Source extract ->

2012-2013 Fairfax Speakers
Steven Pearlstein, a Pulitzer-prize winning business and economics columnist for the Washington Post, joined the George Mason University faculty as Robinson Professor of Public and International Affairs in the fall of 2011. His route to university teaching has been an unconventional one. After several years as a reporter for small newspapers in New Hampshire, he moved to Washington to serve as administrative assistant to members of the House and Senate. He was a TV reporter for public television in Boston, senior editor at Inc. magazine, and founding editor and publisher of The Boston Observer, a monthly political magazine. He returned to Washington in 1988 as deputy business editor and, over the next 23 years, also served as the Post’s defense industry reporter, economics writer and Canadian correspondent. He became an opinion columnist in 2003, with a wide-ranging interest in business and economic topics of local, national and international interest.

Challenge A -> Update the records from the start of the records through the line that contains "common name: Grass webworm", replacing "phylum" with "division" and keeping everything else unchanged.
The text above and the records that come next are unrelated material.

Records:

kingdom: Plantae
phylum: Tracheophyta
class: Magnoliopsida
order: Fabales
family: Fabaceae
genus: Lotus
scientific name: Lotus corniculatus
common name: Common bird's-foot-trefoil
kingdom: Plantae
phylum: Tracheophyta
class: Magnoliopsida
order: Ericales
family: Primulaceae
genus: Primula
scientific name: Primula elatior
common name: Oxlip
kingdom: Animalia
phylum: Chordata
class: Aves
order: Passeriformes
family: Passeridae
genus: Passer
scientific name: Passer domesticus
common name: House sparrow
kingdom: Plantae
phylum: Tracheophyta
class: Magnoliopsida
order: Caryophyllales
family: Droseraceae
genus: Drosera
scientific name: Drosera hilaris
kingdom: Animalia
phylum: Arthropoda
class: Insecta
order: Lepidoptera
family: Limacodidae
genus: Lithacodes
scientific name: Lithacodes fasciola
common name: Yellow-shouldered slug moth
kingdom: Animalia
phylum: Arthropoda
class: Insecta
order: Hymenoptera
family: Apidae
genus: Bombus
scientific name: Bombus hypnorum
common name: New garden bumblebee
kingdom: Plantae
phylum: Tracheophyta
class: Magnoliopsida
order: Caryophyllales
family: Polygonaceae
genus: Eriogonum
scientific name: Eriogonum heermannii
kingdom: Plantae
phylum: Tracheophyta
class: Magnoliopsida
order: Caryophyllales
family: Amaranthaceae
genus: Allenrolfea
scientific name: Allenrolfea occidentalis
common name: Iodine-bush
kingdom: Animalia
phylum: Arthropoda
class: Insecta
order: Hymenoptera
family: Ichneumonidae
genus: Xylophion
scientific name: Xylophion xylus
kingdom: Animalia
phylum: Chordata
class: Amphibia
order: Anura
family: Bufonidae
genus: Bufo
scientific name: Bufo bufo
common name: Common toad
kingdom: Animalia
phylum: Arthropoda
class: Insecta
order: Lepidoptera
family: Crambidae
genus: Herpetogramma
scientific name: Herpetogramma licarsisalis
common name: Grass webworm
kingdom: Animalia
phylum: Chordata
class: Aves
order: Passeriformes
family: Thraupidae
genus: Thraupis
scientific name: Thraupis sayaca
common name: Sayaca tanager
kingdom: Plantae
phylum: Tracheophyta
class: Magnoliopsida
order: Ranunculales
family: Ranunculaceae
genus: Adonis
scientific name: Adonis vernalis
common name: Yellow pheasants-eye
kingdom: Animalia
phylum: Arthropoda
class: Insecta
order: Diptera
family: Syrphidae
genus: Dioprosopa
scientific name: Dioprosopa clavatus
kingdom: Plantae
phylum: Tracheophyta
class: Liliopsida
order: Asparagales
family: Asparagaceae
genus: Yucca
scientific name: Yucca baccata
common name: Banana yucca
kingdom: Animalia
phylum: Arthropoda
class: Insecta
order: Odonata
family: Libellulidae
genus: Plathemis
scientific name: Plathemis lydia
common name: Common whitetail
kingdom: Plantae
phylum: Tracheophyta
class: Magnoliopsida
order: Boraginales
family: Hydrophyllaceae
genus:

Challenge B -> Extend the profile of Steven Pearlstein by continuing it from its final sentence.

Task answer A ->
kingdom: Plantae
division: Tracheophyta
class: Magnoliopsida
order: Fabales
family: Fabaceae
genus: Lotus
scientific name: Lotus corniculatus
common name: Common bird's-foot-trefoil
kingdom: Plantae
division: Tracheophyta
class: Magnoliopsida
order: Ericales
family: Primulaceae
genus: Primula
scientific name: Primula elatior
common name: Oxlip
kingdom: Animalia
division: Chordata
class: Aves
order: Passeriformes
family: Passeridae
genus: Passer
scientific name: Passer domesticus
common name: House sparrow
kingdom: Plantae
division: Tracheophyta
class: Magnoliopsida
order: Caryophyllales
family: Droseraceae
genus: Drosera
scientific name: Drosera hilaris
kingdom: Animalia
division: Arthropoda
class: Insecta
order: Lepidoptera
family: Limacodidae
genus: Lithacodes
scientific name: Lithacodes fasciola
common name: Yellow-shouldered slug moth
kingdom: Animalia
division: Arthropoda
class: Insecta
order: Hymenoptera
family: Apidae
genus: Bombus
scientific name: Bombus hypnorum
common name: New garden bumblebee
kingdom: Plantae
division: Tracheophyta
class: Magnoliopsida
order: Caryophyllales
family: Polygonaceae
genus: Eriogonum
scientific name: Eriogonum heermannii
kingdom: Plantae
division: Tracheophyta
class: Magnoliopsida
order: Caryophyllales
family: Amaranthaceae
genus: Allenrolfea
scientific name: Allenrolfea occidentalis
common name: Iodine-bush
kingdom: Animalia
division: Arthropoda
class: Insecta
order: Hymenoptera
family: Ichneumonidae
genus: Xylophion
scientific name: Xylophion xylus
kingdom: Animalia
division: Chordata
class: Amphibia
order: Anura
family: Bufonidae
genus: Bufo
scientific name: Bufo bufo
common name: Common toad
kingdom: Animalia
division: Arthropoda
class: Insecta
order: Lepidoptera
family: Crambidae
genus: Herpetogramma
scientific name: Herpetogramma licarsisalis
common name: Grass webworm

Task answer B ->
Professor Pearlstein was awarded the Gerald R. Loeb Award for commentary in 2007 and the Pulitzer Prize for commentary in 2008 for columns the previous year anticipating and explaining the recent financial crisis and global economic downturn. In 2011 he won the Gerald R. Loeb Award for lifetime achievement in business and financial journalism. His work has also been cited by the Society of Business Editors and Writers. He has appeared frequently as a commentator on national television and radio programs. He continues to write a weekly column for the Post’s Sunday Business section and oversees the Post’s leadership web site, On Leadership.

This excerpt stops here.